---- THE DATA

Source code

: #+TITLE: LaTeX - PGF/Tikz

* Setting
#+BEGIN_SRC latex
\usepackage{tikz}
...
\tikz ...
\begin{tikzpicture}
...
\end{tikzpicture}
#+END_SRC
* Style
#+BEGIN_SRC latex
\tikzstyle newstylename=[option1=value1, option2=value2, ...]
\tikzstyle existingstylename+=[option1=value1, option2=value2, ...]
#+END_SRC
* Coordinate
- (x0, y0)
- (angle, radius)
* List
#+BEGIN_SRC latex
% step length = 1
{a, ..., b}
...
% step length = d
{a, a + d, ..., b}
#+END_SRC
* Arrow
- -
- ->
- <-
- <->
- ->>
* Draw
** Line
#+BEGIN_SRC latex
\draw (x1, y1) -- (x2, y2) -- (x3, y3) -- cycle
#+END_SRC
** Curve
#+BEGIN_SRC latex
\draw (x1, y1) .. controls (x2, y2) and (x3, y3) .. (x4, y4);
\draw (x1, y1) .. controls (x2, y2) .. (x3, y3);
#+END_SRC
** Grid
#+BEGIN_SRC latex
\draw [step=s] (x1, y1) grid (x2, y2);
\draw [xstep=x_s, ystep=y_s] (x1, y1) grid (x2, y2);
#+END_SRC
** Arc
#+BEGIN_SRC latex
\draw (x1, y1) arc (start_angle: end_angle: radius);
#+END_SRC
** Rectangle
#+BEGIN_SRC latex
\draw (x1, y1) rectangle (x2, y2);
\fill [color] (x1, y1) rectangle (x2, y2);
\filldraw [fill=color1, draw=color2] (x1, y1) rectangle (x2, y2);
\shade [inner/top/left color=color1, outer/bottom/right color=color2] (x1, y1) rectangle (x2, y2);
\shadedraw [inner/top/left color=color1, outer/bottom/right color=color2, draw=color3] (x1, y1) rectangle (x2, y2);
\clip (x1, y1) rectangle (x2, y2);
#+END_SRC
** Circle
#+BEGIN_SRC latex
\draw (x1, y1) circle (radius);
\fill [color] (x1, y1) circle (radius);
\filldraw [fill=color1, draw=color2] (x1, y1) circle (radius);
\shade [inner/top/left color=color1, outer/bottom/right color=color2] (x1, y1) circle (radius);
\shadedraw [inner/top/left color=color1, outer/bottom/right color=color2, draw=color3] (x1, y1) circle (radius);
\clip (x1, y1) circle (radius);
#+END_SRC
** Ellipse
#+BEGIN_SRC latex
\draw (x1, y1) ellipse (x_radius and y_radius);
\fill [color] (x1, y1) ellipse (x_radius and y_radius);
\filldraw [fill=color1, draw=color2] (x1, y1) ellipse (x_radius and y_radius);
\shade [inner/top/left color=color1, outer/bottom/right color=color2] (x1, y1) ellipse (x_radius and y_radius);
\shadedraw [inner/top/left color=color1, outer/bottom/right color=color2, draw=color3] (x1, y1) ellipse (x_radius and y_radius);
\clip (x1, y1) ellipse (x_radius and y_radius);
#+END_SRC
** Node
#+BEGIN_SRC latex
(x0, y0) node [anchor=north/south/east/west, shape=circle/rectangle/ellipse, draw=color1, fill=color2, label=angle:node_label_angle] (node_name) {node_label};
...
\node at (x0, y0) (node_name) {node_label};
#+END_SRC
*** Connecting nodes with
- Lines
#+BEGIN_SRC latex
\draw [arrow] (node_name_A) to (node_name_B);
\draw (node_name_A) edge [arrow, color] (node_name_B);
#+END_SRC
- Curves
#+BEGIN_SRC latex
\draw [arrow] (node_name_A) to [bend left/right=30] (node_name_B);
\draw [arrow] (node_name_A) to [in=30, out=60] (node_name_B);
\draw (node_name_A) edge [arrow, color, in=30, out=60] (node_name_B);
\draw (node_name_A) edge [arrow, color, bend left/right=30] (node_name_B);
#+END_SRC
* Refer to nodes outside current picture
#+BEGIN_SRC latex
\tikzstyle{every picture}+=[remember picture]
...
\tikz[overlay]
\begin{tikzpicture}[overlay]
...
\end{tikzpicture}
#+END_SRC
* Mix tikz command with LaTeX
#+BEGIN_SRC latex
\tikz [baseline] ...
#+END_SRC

--------

- _WHAT TO WORK ON_: Every line of the data above that includes "nodes" should be listed.

- _TASK RESULT_:
*** Connecting nodes with
* Refer to nodes outside current picture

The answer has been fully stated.